Lila Schmitz’s documentary takes a survey of the many ways in which the cultural heritage of Ireland was preserved on the back of its musical tradition and gives us a glimpse of the magic the Irish folk songs can conjure when performed by its practitioners, who are both skilled in the art and emotionally attuned to carrying out an ancient rite and safeguarding a precious tradition. She introduces us to a number of people, some born in the West of Ireland, some who adopted it as their home, all of whom have fallen in love with the Irish folk music and found it an indispensable way to express themselves. They talk about how being around music and creating music enriched their lives, and how music is a way for them to embody their national identity.
Problem is, I am not convinced that the way The Job of Songs approaches its subject matter, or the lengths it goes to in its journey call for a feature-length running time. At just over seventy minutes, the documentary feels a little bit protracted and perhaps it could have worked better as a more focused piece of short-form documentary filmmaking. I can only suppose that if – like the filmmakers and their subjects – you are completely in love with this music, you might not mind it as much as I did. Maybe you’d even wish the movie was longer. However, I feel Schmitz’s storytelling runs its course well before the closing credits and coasts on the back of its frequent musical interludes.
Thus, I think it is safe to say that as much as it is a potent attempt at drawing a connecting line between Irish national identity and its music (and how one was saved by the other), The Job of Songs struggles to settle into a rhythm that would open it up thematically to foster a conversation about a more general implications of its subject matter that it eventually wants to have with the viewer. I feel the main oomph of this movie lies squarely in this connection and any departure from it might make you wish the filmmakers would let us sit there and exist with it instead of probing in different directions.
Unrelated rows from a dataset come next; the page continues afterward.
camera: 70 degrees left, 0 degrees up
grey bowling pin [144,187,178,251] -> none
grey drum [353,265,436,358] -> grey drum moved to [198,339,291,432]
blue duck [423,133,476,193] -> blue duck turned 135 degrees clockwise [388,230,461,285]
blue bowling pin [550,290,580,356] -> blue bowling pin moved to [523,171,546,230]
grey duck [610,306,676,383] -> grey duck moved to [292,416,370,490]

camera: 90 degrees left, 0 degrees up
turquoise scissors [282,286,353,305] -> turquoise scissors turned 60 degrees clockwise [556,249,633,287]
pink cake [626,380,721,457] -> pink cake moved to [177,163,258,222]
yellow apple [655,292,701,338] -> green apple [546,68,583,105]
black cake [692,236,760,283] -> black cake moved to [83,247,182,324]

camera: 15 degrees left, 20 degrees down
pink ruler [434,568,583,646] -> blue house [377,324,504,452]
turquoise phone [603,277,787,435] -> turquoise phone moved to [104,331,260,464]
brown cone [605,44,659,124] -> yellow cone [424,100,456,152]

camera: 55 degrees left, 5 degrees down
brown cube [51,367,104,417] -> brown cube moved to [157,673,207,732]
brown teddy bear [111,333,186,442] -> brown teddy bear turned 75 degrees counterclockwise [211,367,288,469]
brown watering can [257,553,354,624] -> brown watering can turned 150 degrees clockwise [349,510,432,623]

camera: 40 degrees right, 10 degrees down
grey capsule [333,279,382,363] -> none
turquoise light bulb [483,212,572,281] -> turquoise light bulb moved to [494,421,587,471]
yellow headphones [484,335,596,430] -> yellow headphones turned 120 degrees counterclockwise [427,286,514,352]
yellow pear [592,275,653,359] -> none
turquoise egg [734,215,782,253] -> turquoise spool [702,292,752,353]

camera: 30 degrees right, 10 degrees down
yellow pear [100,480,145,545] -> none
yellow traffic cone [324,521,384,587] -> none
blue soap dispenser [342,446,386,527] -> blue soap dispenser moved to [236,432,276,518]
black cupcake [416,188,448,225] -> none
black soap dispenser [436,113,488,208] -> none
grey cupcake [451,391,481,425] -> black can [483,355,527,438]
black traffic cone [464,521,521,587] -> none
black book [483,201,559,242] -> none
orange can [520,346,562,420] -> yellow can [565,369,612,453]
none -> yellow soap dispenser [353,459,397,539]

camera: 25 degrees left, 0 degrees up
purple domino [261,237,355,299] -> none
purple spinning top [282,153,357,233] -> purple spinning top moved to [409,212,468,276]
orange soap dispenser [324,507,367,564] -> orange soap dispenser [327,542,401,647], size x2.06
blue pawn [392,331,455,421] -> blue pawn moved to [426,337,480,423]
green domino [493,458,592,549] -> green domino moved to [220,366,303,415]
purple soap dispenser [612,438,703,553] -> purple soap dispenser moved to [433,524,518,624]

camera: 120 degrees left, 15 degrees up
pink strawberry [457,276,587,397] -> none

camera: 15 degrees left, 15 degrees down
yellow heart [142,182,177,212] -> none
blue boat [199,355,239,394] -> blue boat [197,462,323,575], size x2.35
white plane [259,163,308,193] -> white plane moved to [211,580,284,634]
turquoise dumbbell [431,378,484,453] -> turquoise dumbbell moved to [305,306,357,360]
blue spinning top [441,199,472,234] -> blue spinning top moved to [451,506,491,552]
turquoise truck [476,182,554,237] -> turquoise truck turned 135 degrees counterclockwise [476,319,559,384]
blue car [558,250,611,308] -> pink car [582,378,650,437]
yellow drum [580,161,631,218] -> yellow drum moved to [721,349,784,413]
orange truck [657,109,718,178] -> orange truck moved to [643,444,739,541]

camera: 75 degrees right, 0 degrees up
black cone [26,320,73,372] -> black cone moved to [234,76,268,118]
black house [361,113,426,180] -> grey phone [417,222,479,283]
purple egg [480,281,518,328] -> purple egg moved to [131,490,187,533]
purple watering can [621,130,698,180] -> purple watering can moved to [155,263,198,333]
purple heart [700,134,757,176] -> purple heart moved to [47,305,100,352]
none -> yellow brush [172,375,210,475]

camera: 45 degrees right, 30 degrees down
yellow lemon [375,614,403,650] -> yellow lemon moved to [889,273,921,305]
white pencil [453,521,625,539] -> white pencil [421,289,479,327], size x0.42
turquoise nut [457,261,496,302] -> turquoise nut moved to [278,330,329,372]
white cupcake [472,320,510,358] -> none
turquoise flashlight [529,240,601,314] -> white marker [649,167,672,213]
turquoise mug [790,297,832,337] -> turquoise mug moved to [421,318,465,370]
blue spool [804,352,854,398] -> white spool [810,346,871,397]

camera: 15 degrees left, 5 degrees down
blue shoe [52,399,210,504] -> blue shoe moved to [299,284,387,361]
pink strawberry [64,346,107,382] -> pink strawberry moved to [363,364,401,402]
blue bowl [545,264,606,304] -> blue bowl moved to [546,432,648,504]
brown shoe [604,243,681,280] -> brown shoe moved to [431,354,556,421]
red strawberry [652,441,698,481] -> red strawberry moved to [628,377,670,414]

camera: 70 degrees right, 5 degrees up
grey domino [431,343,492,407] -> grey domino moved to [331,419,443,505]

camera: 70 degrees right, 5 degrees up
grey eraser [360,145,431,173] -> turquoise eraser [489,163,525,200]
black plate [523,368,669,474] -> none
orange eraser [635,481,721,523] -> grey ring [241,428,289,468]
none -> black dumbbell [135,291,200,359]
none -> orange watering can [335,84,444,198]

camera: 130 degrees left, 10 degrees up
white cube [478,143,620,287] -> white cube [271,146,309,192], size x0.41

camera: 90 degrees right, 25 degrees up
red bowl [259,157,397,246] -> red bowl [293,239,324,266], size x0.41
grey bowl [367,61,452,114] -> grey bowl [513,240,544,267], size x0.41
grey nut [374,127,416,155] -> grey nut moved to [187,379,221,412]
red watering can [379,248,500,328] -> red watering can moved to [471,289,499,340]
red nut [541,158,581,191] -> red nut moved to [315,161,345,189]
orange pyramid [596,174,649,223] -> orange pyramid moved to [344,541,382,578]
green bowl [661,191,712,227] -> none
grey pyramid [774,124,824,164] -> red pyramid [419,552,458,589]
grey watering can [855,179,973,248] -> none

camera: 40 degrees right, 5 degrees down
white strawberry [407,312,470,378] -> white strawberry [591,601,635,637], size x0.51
It is almost as though they didn’t want to listen to one of their own interviewees who at one point lamented how younger generations don’t know how to just be and they fall prey to a compulsive need to explore and achieve. In a perfect world, The Job of Songs is a five-star short documentary that just lets you be there with the music and those few selected comments allowing you to appreciate the intergenerational power this music holds over those who play it and those who choose to listen. But the world ain’t perfect, unfortunately.